Playing against an opponent haunted by its lack of talent, Alabama won 30-24 in a game that didn’t matter much in the standings for the victors, but meant everything to Ole Miss. A win would have kept Ole Miss alive in the race for the SEC West division title. The loss, instead, clinched the division for LSU and punched the Tigers’ ticket to Atlanta for the SEC championship game.
Alabama will not be playing for the SEC championship this season, but the Crimson Tide can still perhaps play its way into a New Year’s Six bowl game.
For Ole Miss? In the end, I’m left wondering if an Alabama win against Ole Miss helped Auburn in its pursuit for a coach who can build a college football superpower. Certainly didn’t hurt. Kiffin isn’t building a national champion at Ole Miss no matter how well he plucks players out of the transfer portal.
At Auburn, he would at least have the resources to go after the recruits who could compete against Alabama and Georgia.
Ole Miss was chasing a championship when the day started, and then less than an hour before kickoff here at Vaught-Hemingway Stadium it was made official that Alabama would be playing for nothing but pride. LSU’s victory against Arkansas in the SEC’s early game of the day mathematically eliminated Alabama’s last chance of backing its way into an SEC West crown. All Ole Miss had to do was beat a team that had no chance of playing for a championship. The Rebels’ offense was within striking distance, too. Just like the opening series of the game, Ole Miss had the plays to move inside the red zone, but then didn’t have the players to convert a chance into a touchdown.

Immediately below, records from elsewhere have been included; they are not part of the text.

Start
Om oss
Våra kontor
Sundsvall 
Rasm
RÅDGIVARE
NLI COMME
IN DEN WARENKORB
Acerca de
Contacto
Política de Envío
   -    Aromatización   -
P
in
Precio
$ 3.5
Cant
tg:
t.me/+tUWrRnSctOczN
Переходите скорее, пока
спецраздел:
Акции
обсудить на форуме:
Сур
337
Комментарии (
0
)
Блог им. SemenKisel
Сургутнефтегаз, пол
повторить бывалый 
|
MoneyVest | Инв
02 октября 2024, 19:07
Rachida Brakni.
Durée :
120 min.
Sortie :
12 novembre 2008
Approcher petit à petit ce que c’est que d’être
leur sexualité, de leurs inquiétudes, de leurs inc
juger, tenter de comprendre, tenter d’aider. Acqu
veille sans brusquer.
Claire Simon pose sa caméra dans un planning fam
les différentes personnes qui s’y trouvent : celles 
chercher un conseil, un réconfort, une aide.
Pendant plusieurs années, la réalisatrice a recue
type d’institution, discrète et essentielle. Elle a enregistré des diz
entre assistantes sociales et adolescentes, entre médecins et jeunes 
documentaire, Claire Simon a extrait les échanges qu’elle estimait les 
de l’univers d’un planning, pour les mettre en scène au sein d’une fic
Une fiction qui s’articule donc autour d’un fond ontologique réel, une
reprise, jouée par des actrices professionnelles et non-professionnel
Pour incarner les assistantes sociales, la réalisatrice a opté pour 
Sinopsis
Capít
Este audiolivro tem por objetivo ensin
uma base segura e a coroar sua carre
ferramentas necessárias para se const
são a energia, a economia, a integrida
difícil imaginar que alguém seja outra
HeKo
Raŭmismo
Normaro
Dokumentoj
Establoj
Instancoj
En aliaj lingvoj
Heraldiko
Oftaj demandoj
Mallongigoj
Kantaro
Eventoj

Down six, Ole Miss took over at its own 25 with more than two minutes to play. In five quick plays, Ole Miss was all the way down to the Alabama 14-yard line. Was Alabama going to lose by one point again? Not this time. It felt like fourth-and-never in the end for Ole Miss quarterback Jaxson Dart.

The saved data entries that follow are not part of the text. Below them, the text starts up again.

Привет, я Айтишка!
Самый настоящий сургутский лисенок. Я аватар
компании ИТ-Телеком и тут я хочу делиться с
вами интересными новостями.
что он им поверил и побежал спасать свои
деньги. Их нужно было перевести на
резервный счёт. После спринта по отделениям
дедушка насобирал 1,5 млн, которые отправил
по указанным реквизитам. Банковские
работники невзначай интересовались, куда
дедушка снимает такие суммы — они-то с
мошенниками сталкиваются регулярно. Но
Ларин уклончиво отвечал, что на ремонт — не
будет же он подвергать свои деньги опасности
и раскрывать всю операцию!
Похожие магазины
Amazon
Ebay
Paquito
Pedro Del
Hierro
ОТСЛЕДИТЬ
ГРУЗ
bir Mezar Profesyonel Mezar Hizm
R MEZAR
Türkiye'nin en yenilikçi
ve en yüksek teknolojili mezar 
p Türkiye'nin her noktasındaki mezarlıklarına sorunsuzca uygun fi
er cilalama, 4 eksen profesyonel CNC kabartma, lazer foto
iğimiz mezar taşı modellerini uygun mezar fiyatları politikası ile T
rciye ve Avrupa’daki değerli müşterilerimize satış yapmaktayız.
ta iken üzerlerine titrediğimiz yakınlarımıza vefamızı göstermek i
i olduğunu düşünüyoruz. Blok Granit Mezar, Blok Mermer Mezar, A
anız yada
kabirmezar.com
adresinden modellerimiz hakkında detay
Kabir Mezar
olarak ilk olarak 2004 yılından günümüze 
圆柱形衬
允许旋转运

With a second-year coach, Tennessee took down Alabama for the first time since 2006.
With a first-year coach, LSU upset Alabama in Baton Rouge.

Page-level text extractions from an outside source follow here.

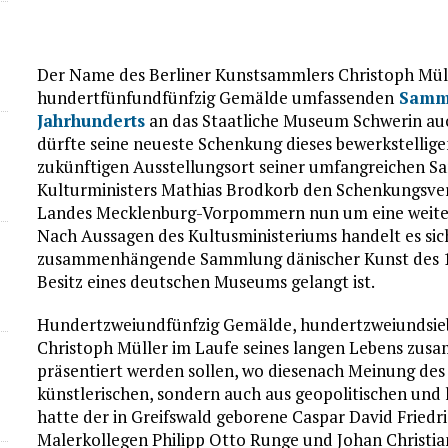
Der Name des Berliner Kunstsammlers Christoph Mülle
hundertfünfundfünfzig Gemälde umfassenden
Samml
Jahrhunderts
an das Staatliche Museum Schwerin auch i
dürfte seine neueste Schenkung dieses bewerkstellige
zukünftigen Ausstellungsort seiner umfangreichen S
Kulturministers Mathias Brodkorb den Schenkungsver
Landes Mecklenburg-Vorpommern nun um eine weiter
Nach Aussagen des Kultusministeriums handelt es sic
zusammenhängende Sammlung dänischer Kunst des 19. 
Besitz eines deutschen Museums gelangt ist.
Hundertzweiundfünfzig Gemälde, hundertzweiundsieb
Christoph Müller im Laufe seines langen Lebens zus
präsentiert werden sollen, wo diesenach Meinung des
künstlerischen, sondern auch aus geopolitischen und
hatte der in Greifswald geborene Caspar David Friedr
Malerkollegen Philipp Otto Runge und Johan Christia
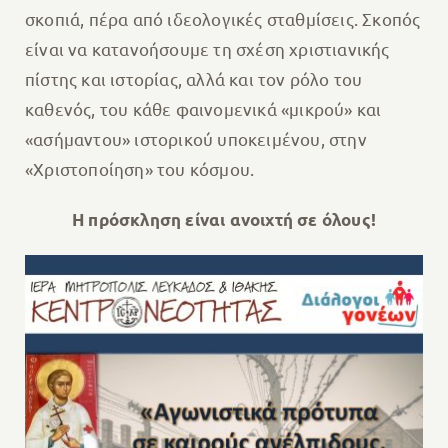
σκοπιά, πέρα από ιδεολογικές σταθμίσεις. Σκοπός
είναι να κατανοήσουμε τη σχέση χριστιανικής
πίστης και ιστορίας, αλλά και τον ρόλο του
καθενός, του κάθε φαινομενικά «μικρού» και
«ασήμαντου» ιστορικού υποκειμένου, στην
«Χριστοποίηση» του κόσμου.
Η πρόσκληση είναι ανοιχτή σε όλους!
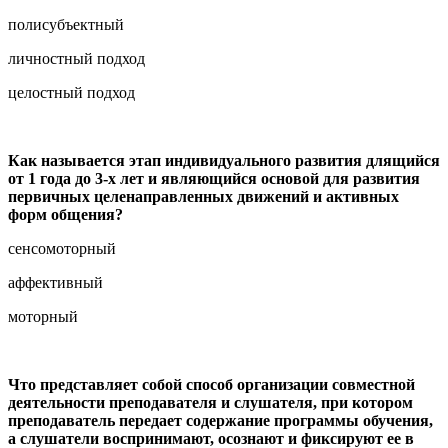
полисубъектный
личностный подход
целостный подход
Как называется этап индивидуального развития длящийся
от 1 года до 3-х лет и являющийся основой для развития
первичных целенаправленных движений и активных
форм общения?
сенсомоторный
аффективный
моторный
Что представляет собой способ организации совместной
деятельности преподавателя и слушателя, при котором
преподаватель передает содержание программы обучения,
а слушатели воспринимают, осознают и фиксируют ее в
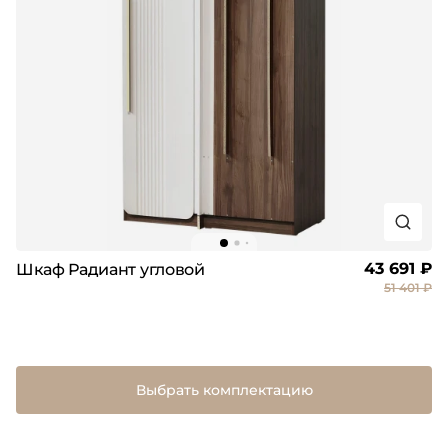
43 691 ₽
Шкаф Радиант угловой
51 401 ₽
Выбрать комплектацию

Even in a down year for Alabama, even when the Crimson Tide was a lame-duck opponent, even then, under those circumstances, Alabama was pound-for-pound better than an Ole Miss team playing for a division championship at home.
Maybe Kiffin gets fired from Auburn just like all the rest, but isn’t that the fate of every coach in the SEC except for Saban?
In the end, Ole Miss’ best victory this season will be against either Kentucky or Mississippi State. Kiffin knows the fickle nature of his business better than anyone, and the fans at Ole Miss are just as delusional as fans at USC.
Even Saban is hearing the noise with this two-loss team. Is the dynasty crumbling? Is this the beginning of the end? Echoes will remain even after this victory. It’s like Alabama was never quite ready for the spotlight this season, and then when the spotlight was finally off only then did the Crimson Tide play up to its potential.
Good team, in the end, but lacking that stuff that has made so many Alabama squads under Saban unlock greatness. Like Alabama wasn’t prepared to be Alabama, almost, in those games when Tennessee and LSU played their best football of the season.
After the loss to Tennessee, Alabama’s players said they were too anxious. The story against LSU was the same. In the final minutes on the road, once again, Alabama shied away from glory. Chalk it up to lack of execution, as Saban explained it, or lapses in discipline, which might be more precise.
Whatever we’re going to call it, or however we’re going to couch it, or whomever people want to blame, Alabama was vulnerable here in Oxford. Kiffin’s team had everything it needed except the means to deliver a kill shot.
At Auburn, there is no lack of loose cannons.